This posting originated as a response to Rebecca O.G. Marshall’s recent blog on community building. I’m unable to find the blog again though I did find her Facebook wall by searching members at the CCK11 Facebook group. Sometimes references disappear. Sorry if this sounds out of context.
Hi Rebecca, good points on building an online community. The honesty point sometimes needs to grow from people’s experience in the group. Once people feel comfortable they add tolerance for others being socially clumsy at first . Without sensory cues it’s hard for people to “read” the reaction of others. Having said things that inadvertently hurt people I suggest learning the skill of apology so it doesn’t sound formal and fake. I’m about to do my first undoing of damage pretty soon and then I’ll know how to do it.

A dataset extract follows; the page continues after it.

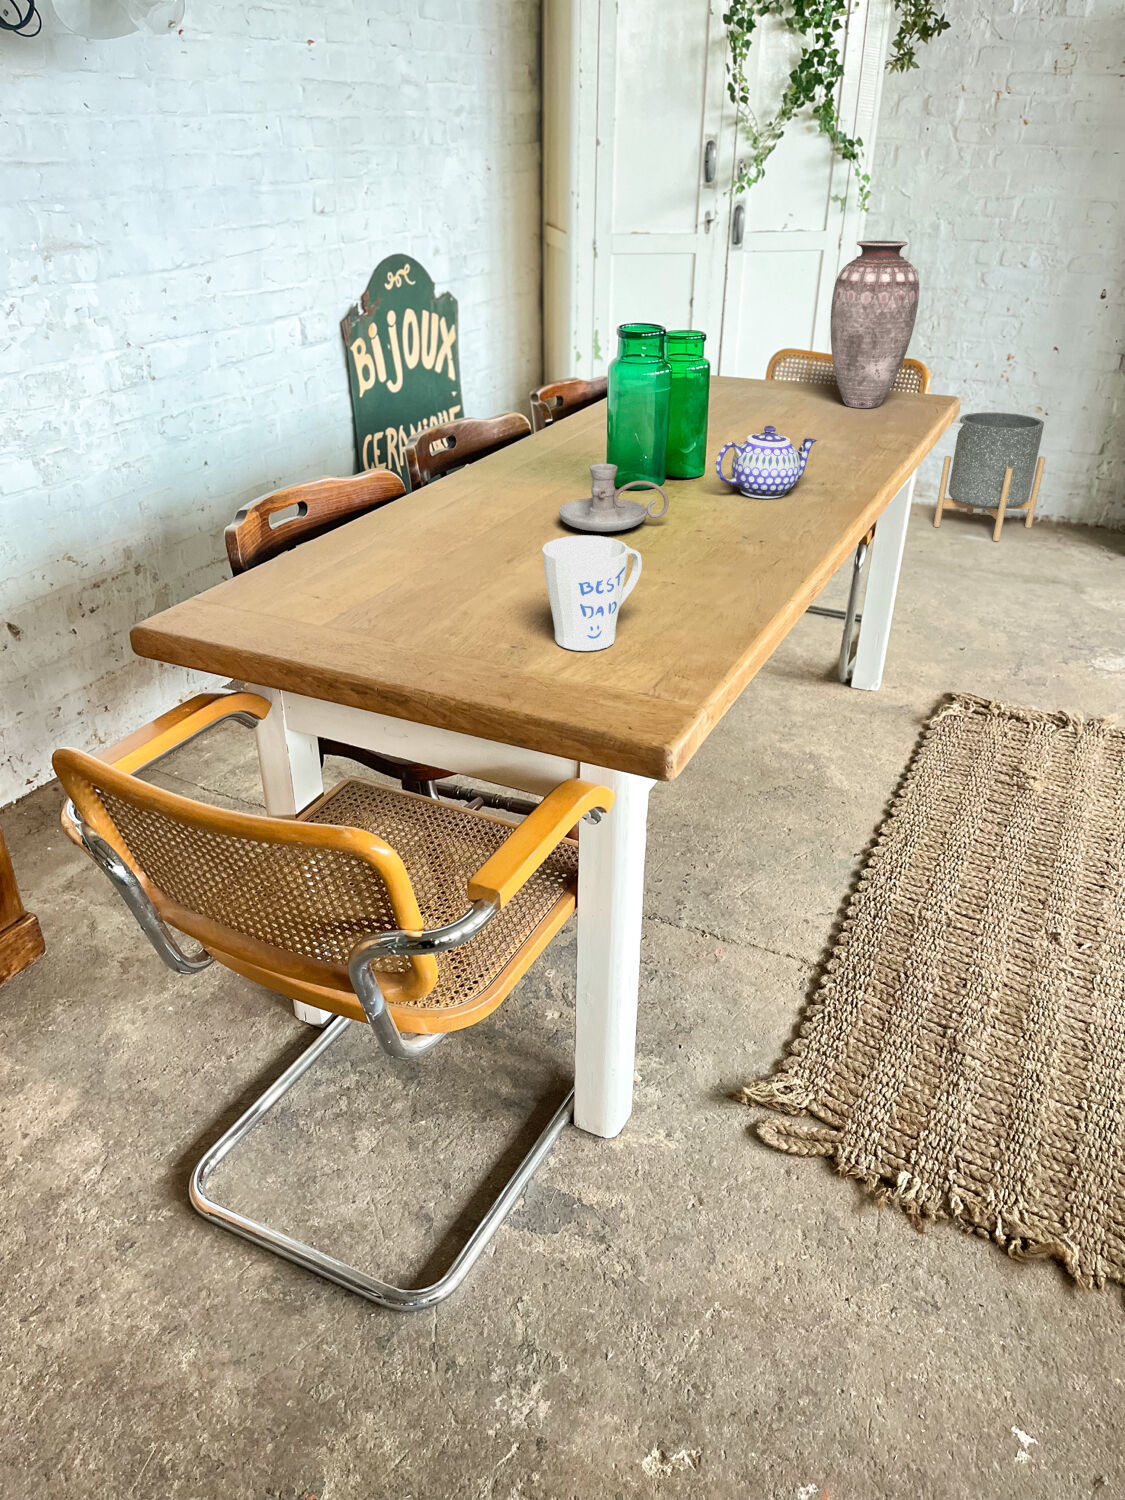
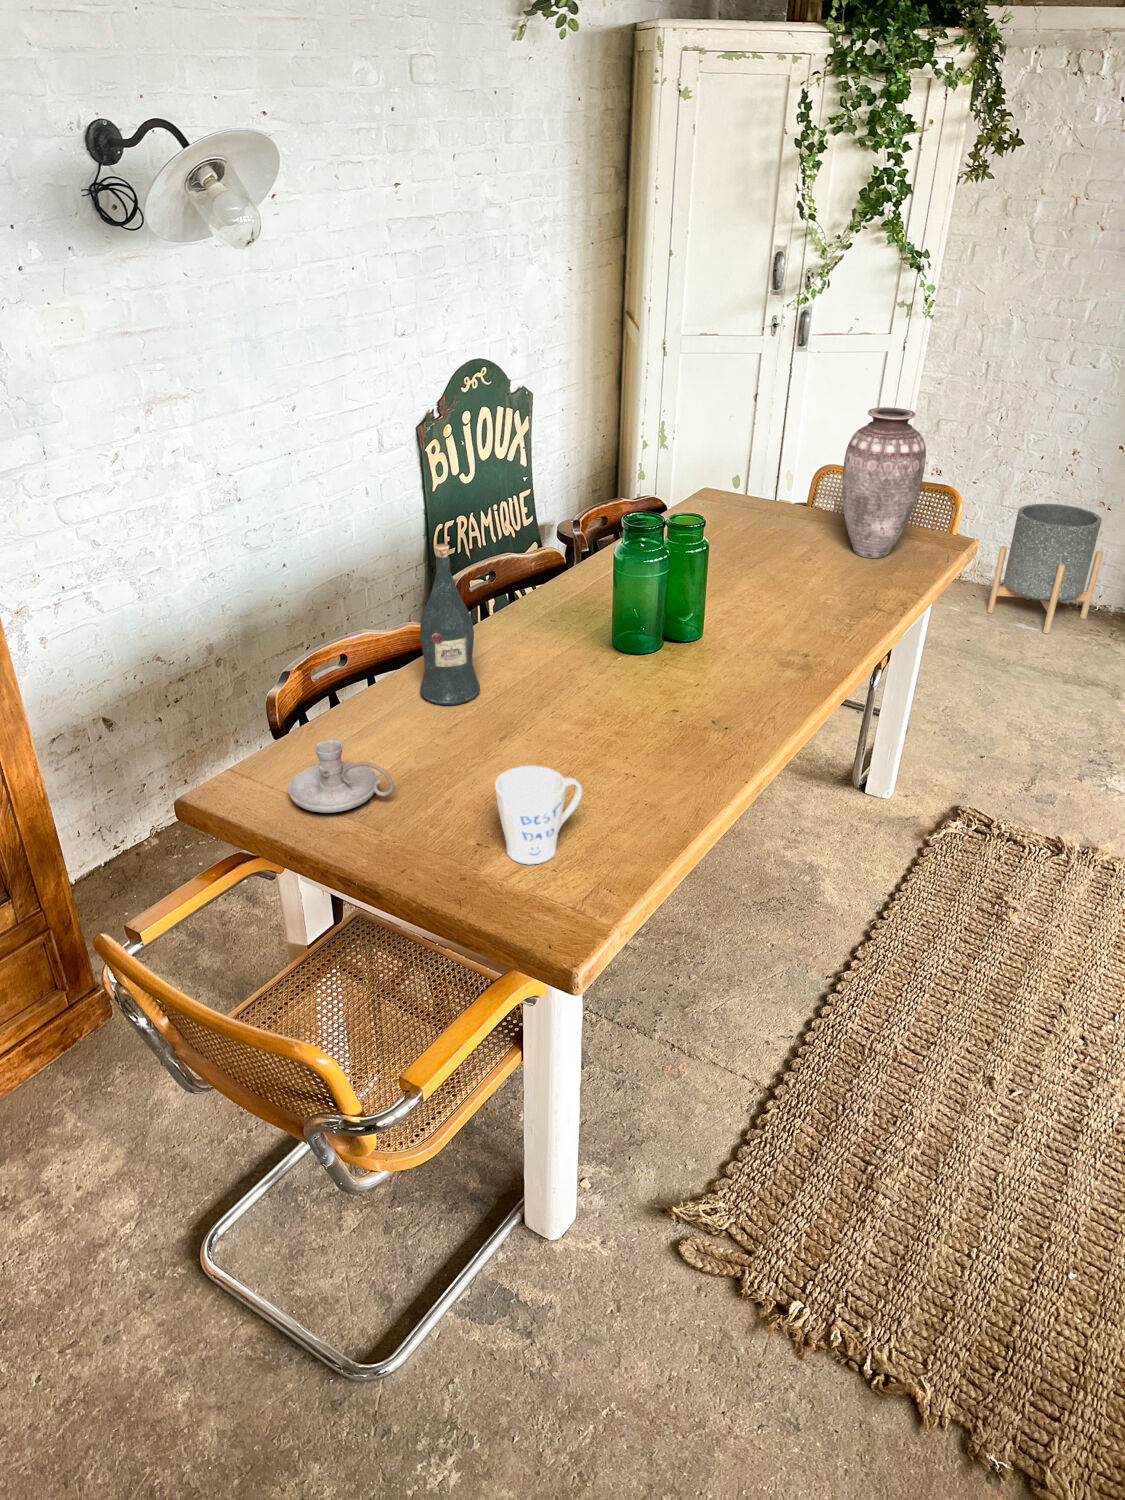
wine bottle: none [407,330,478,530] -> present [420,543,480,705]
teapot: present [716,426,817,498] -> none [694,618,790,681]
candle holder: present [559,464,669,531] -> present [288,740,393,813]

From the dark side of community our college started an online community for all staff and faculty to exchange ideas and socialize. They put someone in as moderator who understood the purpose to be exchanging cookie recipes and she constantly scolding people for being “grumpy” when they had an honest problem. The group collapsed when the president started posting thinly disguised threats to people who disagreed with him. When it happens that someone with power to hurt is part of a group it would be nice if there were ways to correct the situation though my current opinion is to just go off and start another discussion.
Since then a face book page has been established and no one dares go beyond “safe” content. The fall-out from this is that in spite of a fortune in being spent on training teachers to become updated to online delivery over the last 6 years nothing has happened. No one will gather on campus for fear of being watched. Communities based in the college have been suggested by management but comments need to be cleared through the public relations department prior to publishing. An absurd restriction.
To me, community is a product of people’s needs and should not be confined to allegiance to power and that includes institutional sponsorship. To me this lines up with Etienne Wenger’s definition of situated practice emerging from participation. Nothing arises spontaneously or genuinely with systems of control already worked out.